¿Dónde está Rochom Pngieng, la “niña de la selva”?

Para los medios ya no es importante, así que se lo contaré yo. La “niña de la selva” camboyana, ese caso tan extraño que conocimos en enero de 2007, ha vuelto al lugar donde estuvo perdida durante 18 años. La jungla. Eso suponen, al menos, los inspectores de policía del lugar, tras la nueva desaparición de Rochom Pngieng. Hoy no es noticia porque sucedió en verano, pero entonces muy pocos periódicos se hicieron eco de la información, a pesar de que, en su momento, el hallazgo de la “niña salvaje” ocupó las portadas de cientos de diarios y asombró al mundo entero.

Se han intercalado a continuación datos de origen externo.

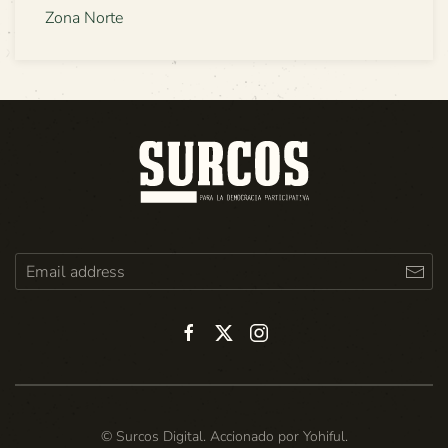
Zona Norte
© Surcos Digital. Accionado por
Yohiful
.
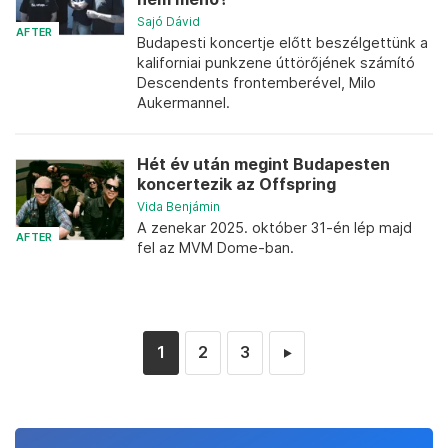
Sajó Dávid
AFTER
Budapesti koncertje előtt beszélgettünk a
kaliforniai punkzene úttörőjének számító
Descendents frontemberével, Milo
Aukermannel.
Hét év után megint Budapesten
koncertezik az Offspring
Vida Benjámin
A zenekar 2025. október 31-én lép majd
AFTER
fel az MVM Dome-ban.
1
2
3
►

Cuando hace un año Pngieng fue encontrada en Camboya, sus padres la reclamaron al instante como su hija, desaparecida en la selva hace casi veinte años. Con su supuesta familia, rodeada de sesudos psicólogos y con decenas de periodistas haciendo guardia alrededor de la casa, Pngieng apenas mostró signos de recuperación: ni hablaba, ni interactuaba de forma esperanzadora, ni respondía con éxito a los juegos malabares que inventaron prestigiosos especialistas internacionales para tratar de lograr la reacción de quien había perdido casi todas sus señales externas de condición humana.

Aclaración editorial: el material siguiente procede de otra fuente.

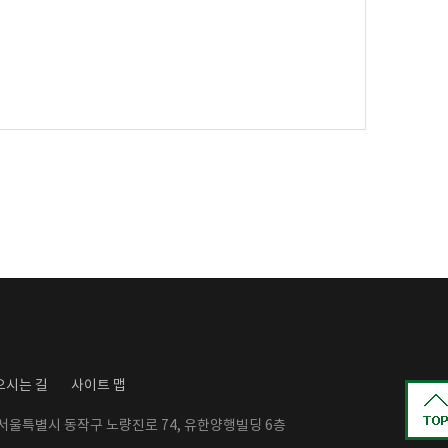
오시는 길
사이트 맵
: 서울특별시 동작구 노량진로 74, 유한양행빌딩 6층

Dicen, quienes han seguido de cerca el caso, que en los últimos meses el interés por “la niña salvaje” había decaído. Se fue diluyendo el “circo mediático” que tanto aterrorizaba a algunos de los psicólogos –o eso decían- que trabajaban en la recuperación de la niña. Como era de esperar, verborrea aparte, con la desaparición del interés mediático, buena parte de los altruistas expertos fueron abandonando a su suerte a “la niña salvaje”, cuando comprendieron que su posible éxito en el caso ya no sería noticia internacional. Mientras, la mujer intentaba casi a diario escapar de su hogar, pero su familia lograba impedirlo una y otra vez.

Una noche de agosto, a la luz de la luna de Camboya, Pngieng consiguió salir de casa y desapareció para siempre. Un mes después algunos medios informaron muy brevemente de la noticia, asumiendo absurdamente la imposibilidad de dar a conocer al mundo lo realmente sucedido en esta historia. Desde entonces es uno de tantos cuentos inacabados por la fugacidad de un periodismo cada vez menos profesional, más superficial, y más comercial.

No tenemos la certeza de que la niña haya vuelto a la selva. No sabemos cómo hace para no ser devorada cada noche por alguno de los cientos de animales salvajes que viven en uno de los lugares más peligrosos del mundo. No sabemos si las pruebas de ADN demostraron o no que los padres que reclamaron a la niña eran los auténticos. No sabemos nada, ni lo sabremos, aunque la respuesta a algunas preguntas sería muy fácil de averiguar para cualquier revista o suplemento dominical. Pero, seguramente, no lo sabremos nunca porque para la prensa lo único valioso era la primera imagen de Pngieng caminando a cuatro patas y actuando casi como un animal. A partir de ahí, su recuperación, su posible reinserción, su caso, tan sumamente interesante para los avances de la investigación científica, no resulta importante. Ningún periódico está dispuesto a tener a un corresponsal en Camboya aguantando al pie de cañón, siguiendo una rehabilitación que se prolonga en el tiempo durante meses. Y pagando. Porque no hay que olvidar que la familia de la “niña salvaje” cobró desde el primer momento a los periodistas por su estancia en la casa y por recoger allí información.

Cabe preguntar a los medios internacionales por qué un buen día se empeñan en que centremos la atención en una pequeña aldea de Camboya, para conocer esta historia, si después, de pronto, nos van a dejar a medias y sin posibilidad alguna de enterarnos del final de la película.

Lo apasionante y lo aterrador de nuestro siglo es que después de todo, lo importante no es lo que suceda, sino si hay alguien allí para contarlo. Lo que no sale en los medios no existe. Y lo peor es que sean un reducido grupo de personas las que se encargan de decidir lo que existe y lo que no existe. La vida o la muerte de Pngieng, al igual que la de muchas otras mujeres y hombres en todo el mundo, está, en gran parte, condicionada por esta circunstancia. Sin la luz del gigantesco foco de la atención mediática, la protección se hace mucho más difícil. Sea en ciertos pueblos del País Vasco, en el centro de las grandes urbes mexicanas o en la más recóndita de las aldeas de Camboya.